Teologia da Espiritualidade: O tratamento das paixões I - A Gula

Vou dando por aqui sequência a uma série de postagens acerca da matéria "Teologia da Espiritualidade" que ministrei rapidamente em uma faculdade de Teologia. O texto imediatamente anterior pode ser lido aqui.

Os padres antigos identificaram pelo menos oito pensamentos, ou paixões, que mais pareciam tentá-los em sua jornada. O modo como eles trataram destas paixões podem ajudar a nossa caminhada, pois se tratam também de pecados contemporâneos.

Estes pensamentos foram sistematizados no Oriente por Evágrio Pôntico. No Oriente, eram vistos pelo ponto de vista terapêutico, como paixões a serem tratadas. Os oito logismoi receberam no ocidente um tratamento mais jurídico, tornando-se posteriormente os sete pecados capitais. Cassiano foi quem levou a doutrina de Evágrio para o Ocidente, onde a “apatheia” (ausência de patologia) foi chamada de “puritas cordis”, ou pureza de coração.

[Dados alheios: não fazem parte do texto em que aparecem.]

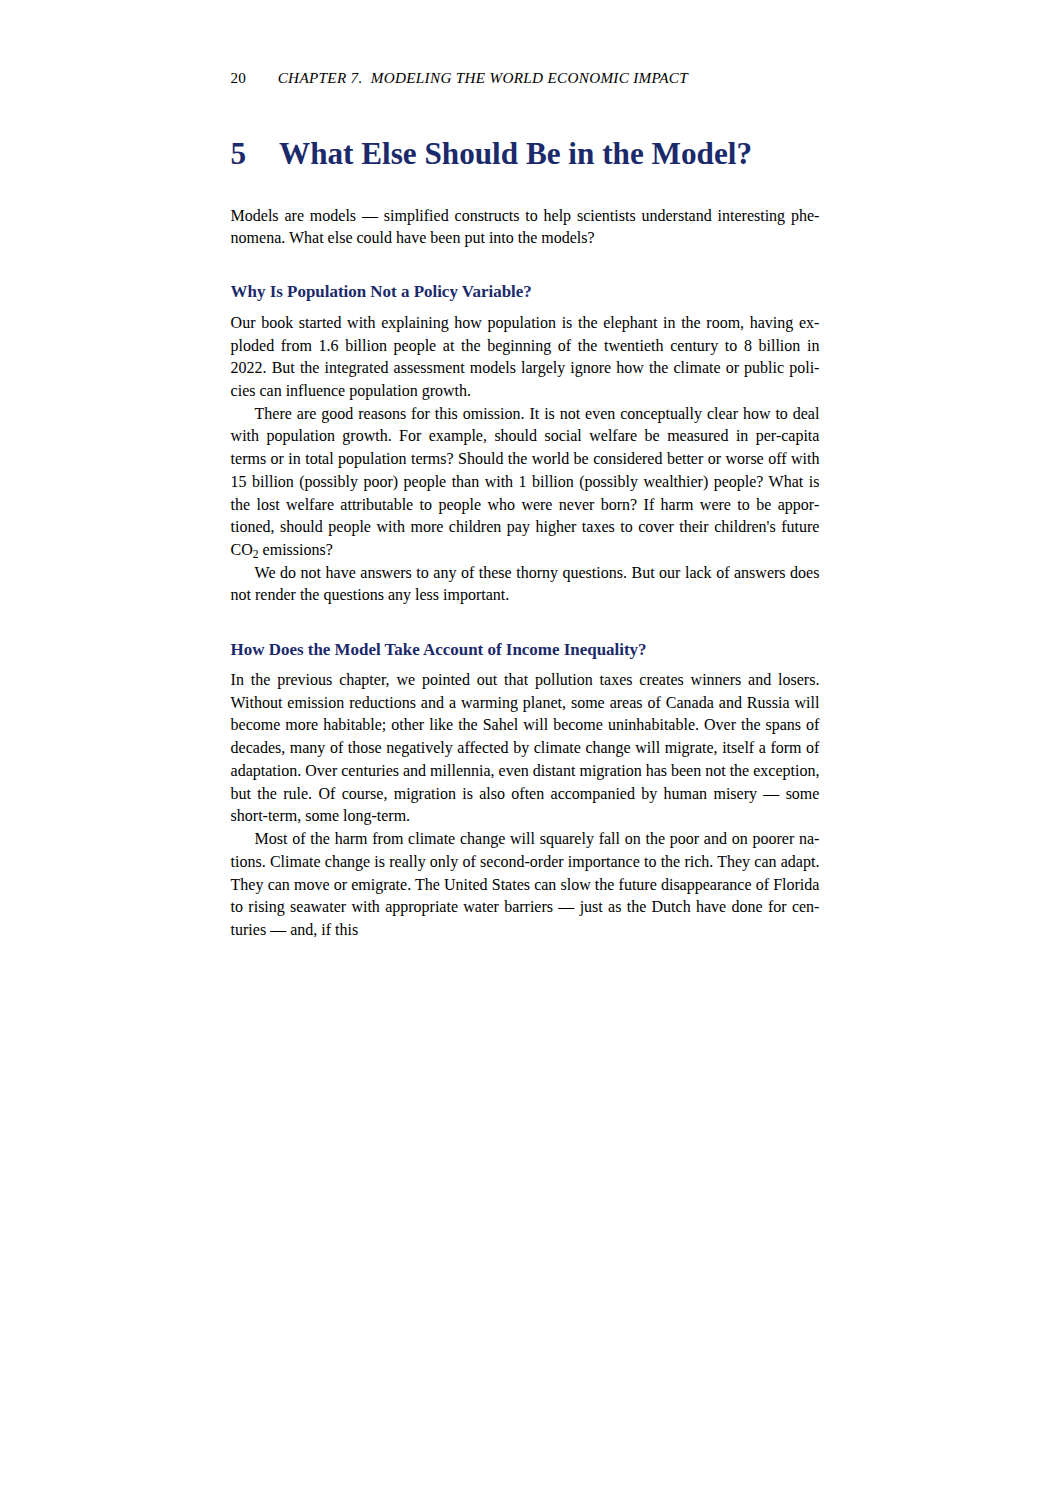20 CHAPTER 7. MODELING THE WORLD ECONOMIC IMPACT
5 What Else Should Be in the Model?
Models are models — simplified constructs to help scientists understand interesting phenomena. What else could have been put into the models?
Why Is Population Not a Policy Variable?
Our book started with explaining how population is the elephant in the room, having exploded from 1.6 billion people at the beginning of the twentieth century to 8 billion in 2022. But the integrated assessment models largely ignore how the climate or public policies can influence population growth.
There are good reasons for this omission. It is not even conceptually clear how to deal with population growth. For example, should social welfare be measured in per-capita terms or in total population terms? Should the world be considered better or worse off with 15 billion (possibly poor) people than with 1 billion (possibly wealthier) people? What is the lost welfare attributable to people who were never born? If harm were to be apportioned, should people with more children pay higher taxes to cover their children's future CO2 emissions?
We do not have answers to any of these thorny questions. But our lack of answers does not render the questions any less important.
How Does the Model Take Account of Income Inequality?
In the previous chapter, we pointed out that pollution taxes creates winners and losers. Without emission reductions and a warming planet, some areas of Canada and Russia will become more habitable; other like the Sahel will become uninhabitable. Over the spans of decades, many of those negatively affected by climate change will migrate, itself a form of adaptation. Over centuries and millennia, even distant migration has been not the exception, but the rule. Of course, migration is also often accompanied by human misery — some short-term, some long-term.
Most of the harm from climate change will squarely fall on the poor and on poorer nations. Climate change is really only of second-order importance to the rich. They can adapt. They can move or emigrate. The United States can slow the future disappearance of Florida to rising seawater with appropriate water barriers — just as the Dutch have done for centuries — and, if this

Os logismoi são estes: gastrimargia (gula); philarguria (avareza); porneia (obsessão sexual); orgè (cólera, patologia do irascível); lupè (tristeza, melancolia, sentir-se um lixo); acedia (perda de entusiasmo pela vida espiritual, depressão, impulso de morte, impressão de que tudo foi inútil); kenodoxia (inflação do ego, vanglória); uperèphania (orgulho). Vamos ver resumidamente todos eles:

Gastrimargia (gula): controle dos pensamentos relativos ao ato de comer. Há muitas descrições nas Escrituras relativas ao ato de comer, as vezes, como ato de desobediência e pecado, e outras, como ato de fidelidade a Deus. Vejamos alguns exemplos:

O primeiro pecado realizou-se no ato de comer o que não se deveria. Neste comer errado estava o pecado do orgulho, da cobiça, da desobediência à Deus, conforme lemos no início do livro de Gênesis.

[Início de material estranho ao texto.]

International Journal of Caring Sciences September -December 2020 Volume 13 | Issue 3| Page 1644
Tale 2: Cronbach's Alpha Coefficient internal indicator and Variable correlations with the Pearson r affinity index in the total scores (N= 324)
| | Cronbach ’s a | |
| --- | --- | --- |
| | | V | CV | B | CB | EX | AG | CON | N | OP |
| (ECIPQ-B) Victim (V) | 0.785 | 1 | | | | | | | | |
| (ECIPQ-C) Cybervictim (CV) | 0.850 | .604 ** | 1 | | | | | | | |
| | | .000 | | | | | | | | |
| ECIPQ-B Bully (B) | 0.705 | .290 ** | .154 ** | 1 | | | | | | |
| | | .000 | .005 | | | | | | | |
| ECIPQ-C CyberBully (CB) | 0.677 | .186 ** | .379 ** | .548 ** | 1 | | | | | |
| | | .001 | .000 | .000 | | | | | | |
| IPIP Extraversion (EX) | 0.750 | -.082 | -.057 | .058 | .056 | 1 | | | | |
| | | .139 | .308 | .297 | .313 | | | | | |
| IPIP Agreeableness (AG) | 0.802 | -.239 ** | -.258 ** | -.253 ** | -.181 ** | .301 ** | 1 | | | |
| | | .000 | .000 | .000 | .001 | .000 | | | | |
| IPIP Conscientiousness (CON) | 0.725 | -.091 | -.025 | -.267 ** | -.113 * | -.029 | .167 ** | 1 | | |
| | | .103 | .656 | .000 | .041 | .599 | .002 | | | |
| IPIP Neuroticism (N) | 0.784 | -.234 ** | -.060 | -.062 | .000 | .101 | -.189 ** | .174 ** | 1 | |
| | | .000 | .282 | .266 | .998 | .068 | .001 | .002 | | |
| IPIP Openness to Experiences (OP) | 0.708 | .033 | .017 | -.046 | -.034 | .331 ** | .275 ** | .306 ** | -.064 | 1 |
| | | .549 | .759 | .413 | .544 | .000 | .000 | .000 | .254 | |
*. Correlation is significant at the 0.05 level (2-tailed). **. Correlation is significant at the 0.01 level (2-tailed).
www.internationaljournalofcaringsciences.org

O comer tem que espelhar um ato de fidelidade: Daniel e seus amigos se recusaram a comer o mesmo que os babilônios.

A primeira tentação descrita a respeito de Jesus também envolvia o ato de comer (transformar pedra em pão), mas o Filho de Deus sagrou-se vitorioso, havendo quem entenda que Jesus sagrou-se vencedor justamente nas tentações em que Adão falhou.

Paulo quando escreveu à igreja de Corinto precisou tratar  questões relativas ao comer ou não das carnes sacrificadas aos ídolos, o que estava causando bastante confusão naquela igreja. Precisou tratar também da questão da ceia do Senhor, em que alguns estavam comendo do modo errado, sem esperar pelos demais,  causando divisão na igreja, e envergonhando os que nada tinham.

Há muitos atos relativos ao comer e ao beber nas Escrituras. Os padres diziam que deveríamos nos tornar pessoas eucarísticas. O ato de Jesus em implantar a comunhão do pão e do vinho nos dá uma dimensão da importância positiva do ato de comer. O comer deve ser para a glória de Deus, deve gerar comunhão e alegria, santidade, amor para com os irmãos.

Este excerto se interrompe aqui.